When a former employee of Cohort — a small-cap technical and advisory services provider for defence and security firms — cashed in nearly 20,000 share options on his departure, the firm’s stock price dropped 7%. “It’s just ridiculous,” says Simon Walther, finance director of the £34m (€43m) UK company. “There is a big disproportion between the volumes being traded and the price at which the share is being traded because no one is there to buy 20,000 shares. Liquidity is a big issue for us.” That’s leading him to wonder what happens when Cohort’s share option plans mature and employees go to the market looking for cash to make a big purchase such as a car. “How do I get rid of 7,000 shares?”
Liquidity is an issue that most CFOs of small- and mid-cap companies in Europe must grapple with, not least because competition for investors’ attention is growing as more and more of these firms list on exchanges such as the London Stock Exchange’s AIM, Deutsche Börse’s Entry Standard and Euronext’s Alternext.
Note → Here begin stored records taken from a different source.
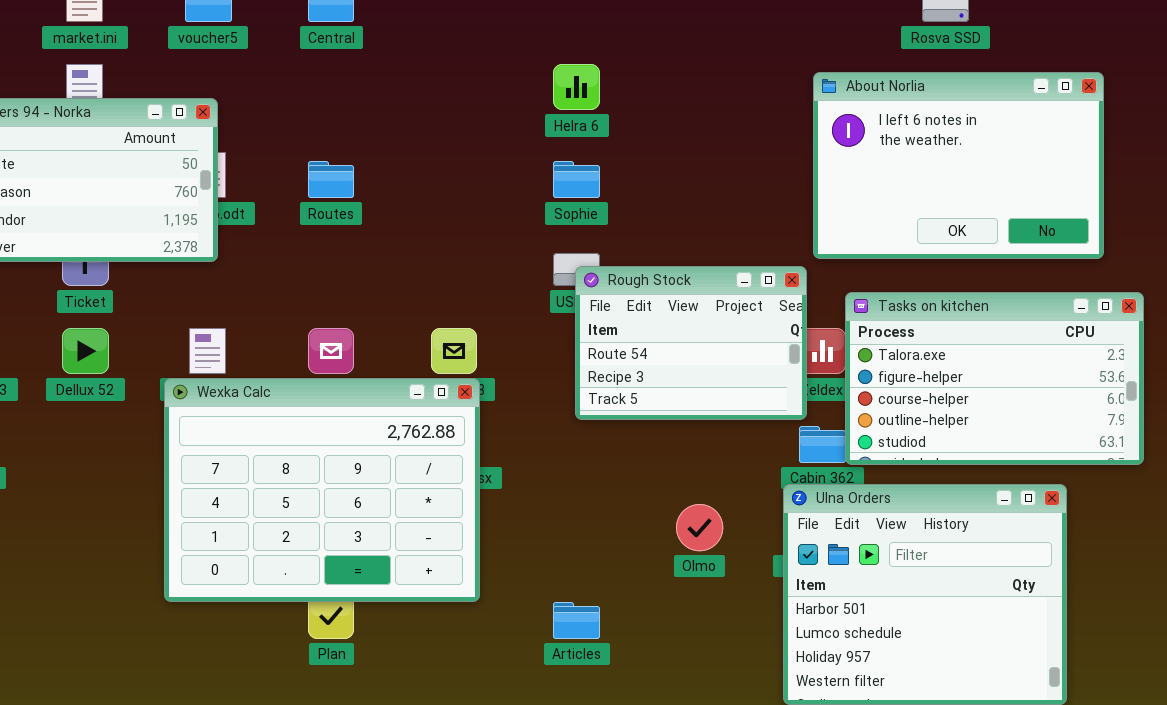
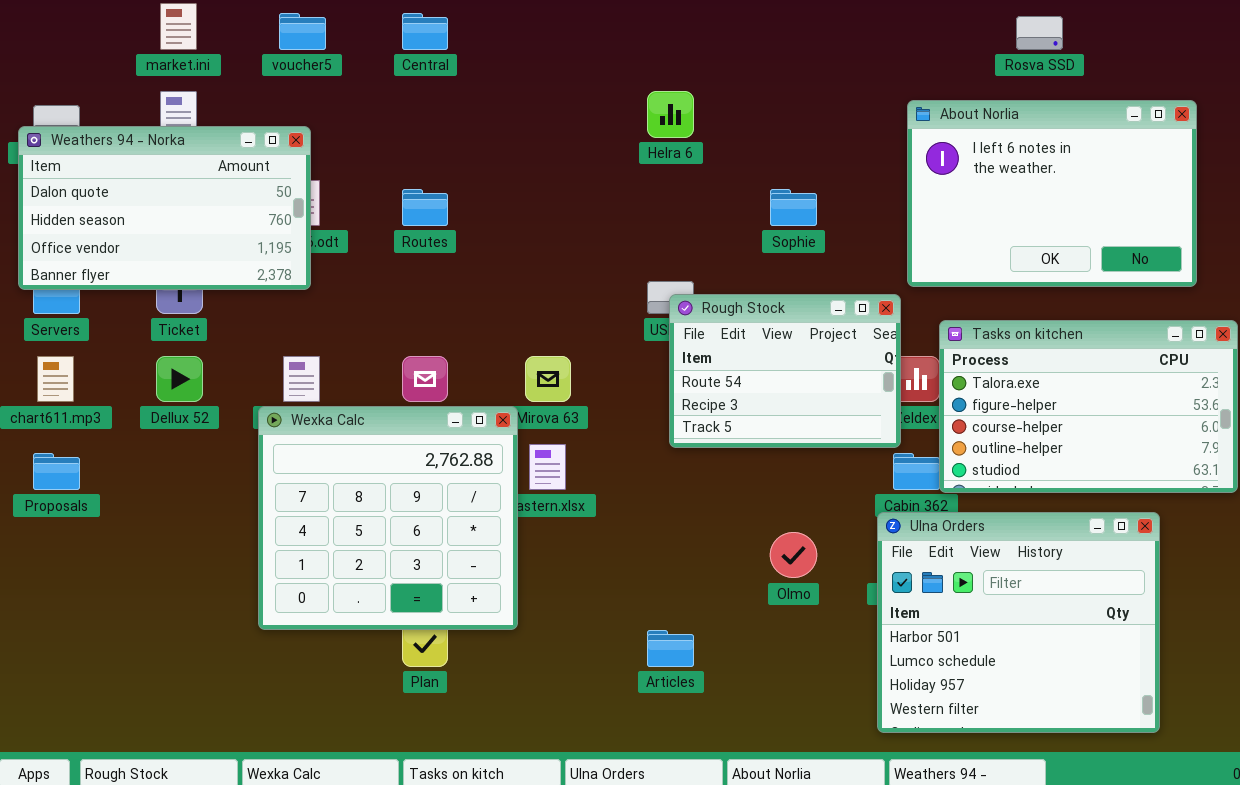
Sophie: [553,161,600,198] -> [770,189,817,226], moved
Wexka Calc: [164,378,480,602] -> [258,406,518,630], resized

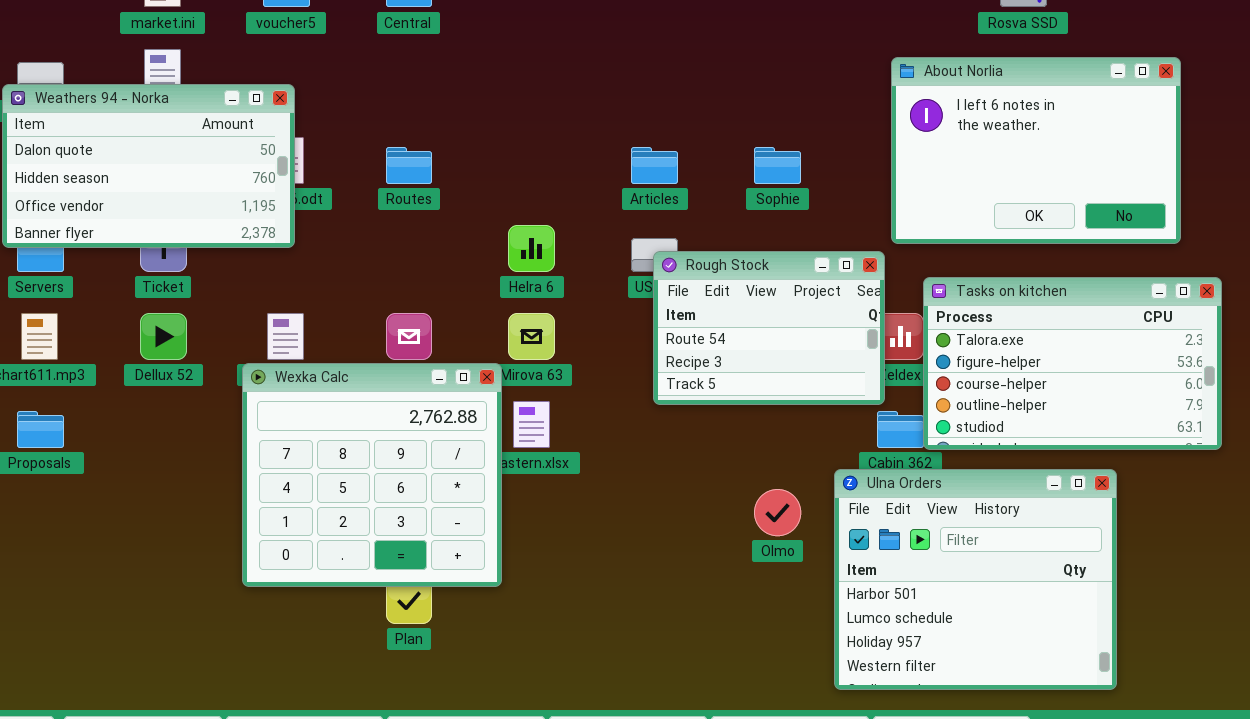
Helra 6: [647,91,694,138] -> [508,225,555,272], moved
Ulna Orders: [877,512,1160,733] -> [834,469,1117,690], moved
Articles: [647,630,694,667] -> [631,147,678,184], moved

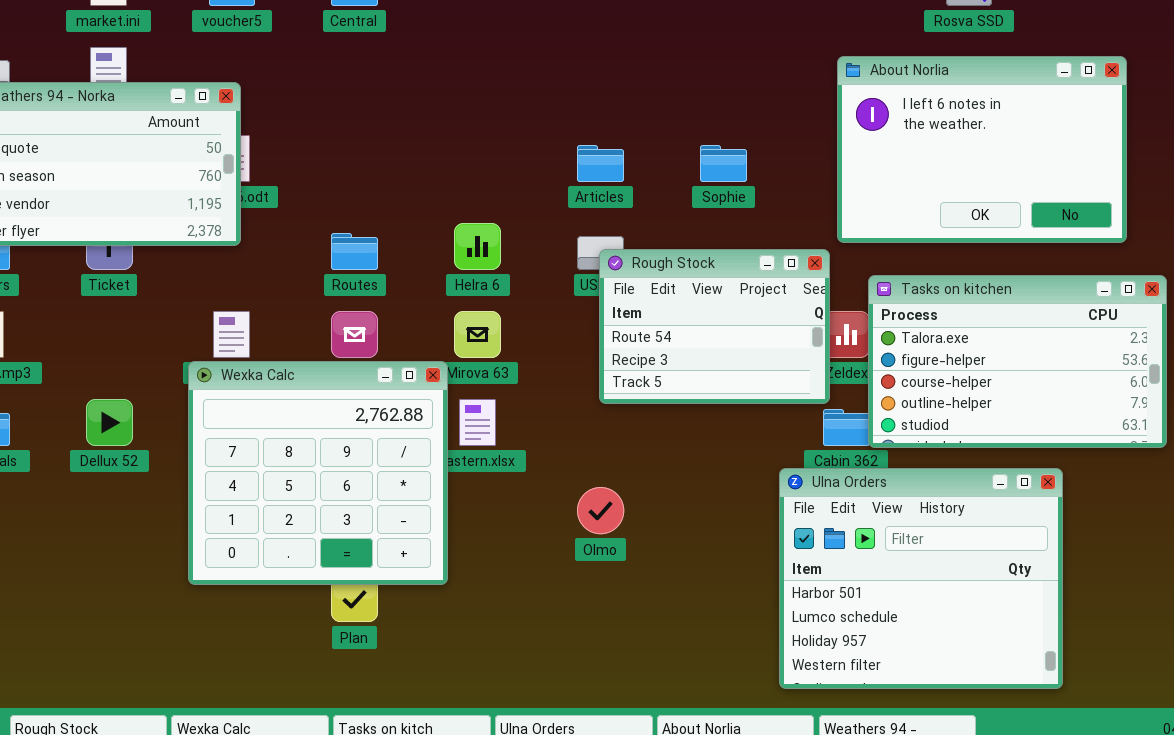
Routes: [386,147,432,184] -> [331,233,378,270], moved
Dellux 52: [140,313,187,360] -> [86,399,133,446], moved
Olmo: [754,489,801,536] -> [577,487,624,534], moved

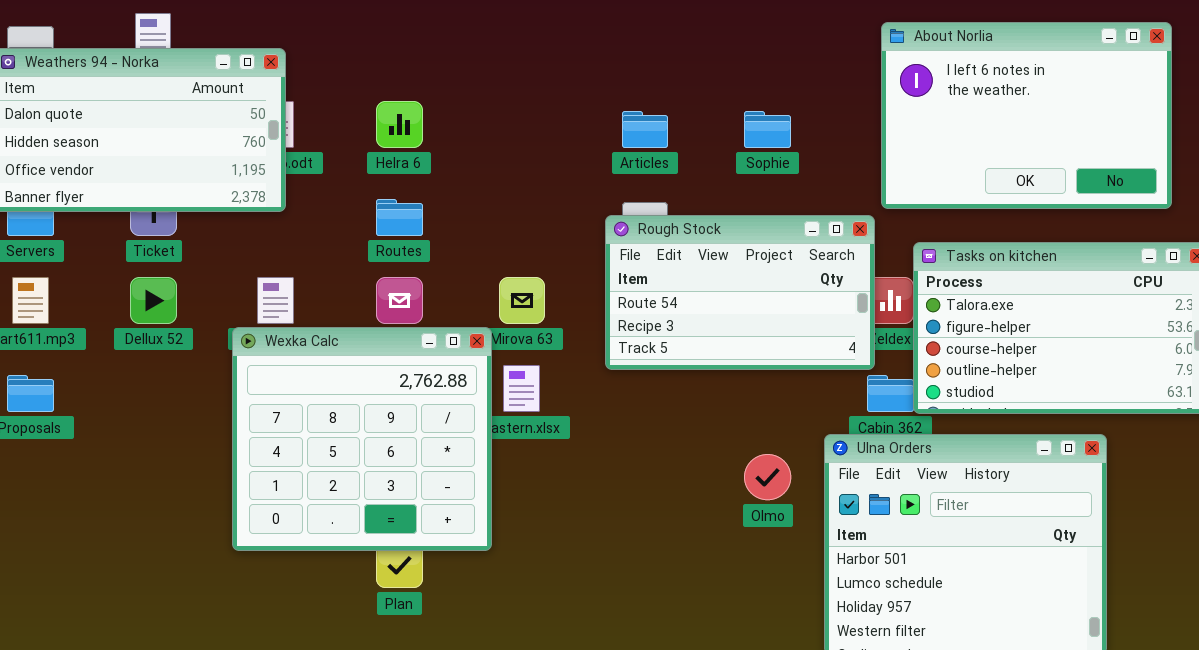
Helra 6: [454,223,501,270] -> [376,101,423,148], moved
Rough Stock: [599,249,830,404] -> [605,215,875,370], resized
Dellux 52: [86,399,133,446] -> [130,277,177,324], moved
Olmo: [577,487,624,534] -> [744,454,791,500], moved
One way to attract attention is through independent analyst coverage but small- and mid-caps often only have their house brokers to help them get their story out to the market. “There is a weakness in the quality and volume of research generated by stockbrokers for small issuers,” says Philip Secrett, head of capital markets at Grant Thornton, an accountancy firm and a nominated adviser for AIM. The London Stock Exchange, for its part, says it is developing a set of recommendations to boost analyst coverage of small issuers, which should be ready by the end of the year. But a spokesperson stresses, “It will be much more about brokering a solution than providing it.”
How can under-covered firms persuade independent analysts to publish research on them? CFOs and investor relations experts agree that coverage is driven not only by a good story and growth potential, but also by regular communication and intelligent targetting of the analyst community. The last two factors can eat into a CFO’s time though — Walther spends nearly a third of his time out of Cohort’s office, knocking on the doors of potential analysts and investors in London.
Is it worth the effort? Absolutely, says Secrett. Coverage drives investor interest and liquidity, which in turn leads to a more accurate share price and a truer company valuation.
And there are other unfavourable consequences of dropped coverage. In a 2007 study — Is there life after loss of analyst coverage? — three US finance academics compared a sample of 2,753 firms that had lost their coverage with a similarly sized control group that had not. Researchers found that one year after losing coverage, the sample companies’ performance in areas such as market value, liquidity and institutional shareholder interest had fallen compared with the control group. What’s more, the sample companies had a higher probability of delisting. In the first two years after losing coverage, 29% of them delisted, compared with 8% of the control firms. Between two to five years after losing coverage, the percentages increased to 34% and 18% respectively.